I think this is also a good example that will demonstrate, whether a user actually likes to write this in einstein notation or whatever tokamak came up with (not really sure what the high level tokamak code would look like ;))

I think Tokamak's notation is more general purpose than the one in this package. But I can't find the readme I think it had. We should adapt it anyway since it's been thought out more to be in tune with the ML/GPU ecosystem.

or if people like to continue writing their code like the above.

I think, or at least this is my mental model in writing this PoC, user should write code like in your example, aka good old vectorized Julia. However the implementation of those vectorized operations (e.g. broadcast) can be done using Tokamak or ArrayMeta for the reason that it's easier and allows analyses. Fusing might require a @fuse syntactic macro or Casette which is prefixed to the entire softmax definition.

MikeInnes commented 6 years ago

I think it's also important that you can drop down and say "I know better" – if you happen to have a really good softmax implementation that we can't yet generate automatically, you should be able to use that and get the fusion benefits elsewhere.

Ideally, things like GPU reduce would be user-level primitives, and you'd be able to hint to Tokamak what kind of optimisations it can apply (e.g. you can fuse a map into the input or output of basically any kernel).
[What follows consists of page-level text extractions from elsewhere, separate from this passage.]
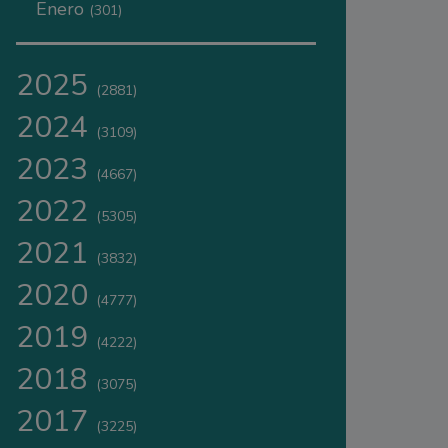
Enero
(301)
2025
(2881)
2024
(3109)
2023
(4667)
2022
(5305)
2021
(3832)
2020
(4777)
2019
(4222)
2018
(3075)
2017
(3225)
I'm not sure what that looks like yet, though.

vchuravy commented 6 years ago

Yeah there are a couple of orthogonal problem:

  1. Representation of operations and data dependencies
  2. Scheduling and tiling
  3. Compilation and execution

Halide is about expressing schedules and tiling separately from the representation of operations, acknowledging that different hardware requires different scheduling and tiling.

Chapel as the interesting ideas of expressing 2 in forms of domains, also allowing

for tile in domain
end

Which is iteration over stencils and iteration order and parallelism is chosen depending on the HW. @ChrisRackauckas discussed with me once about a stencil compiler for parallel and GPU operators.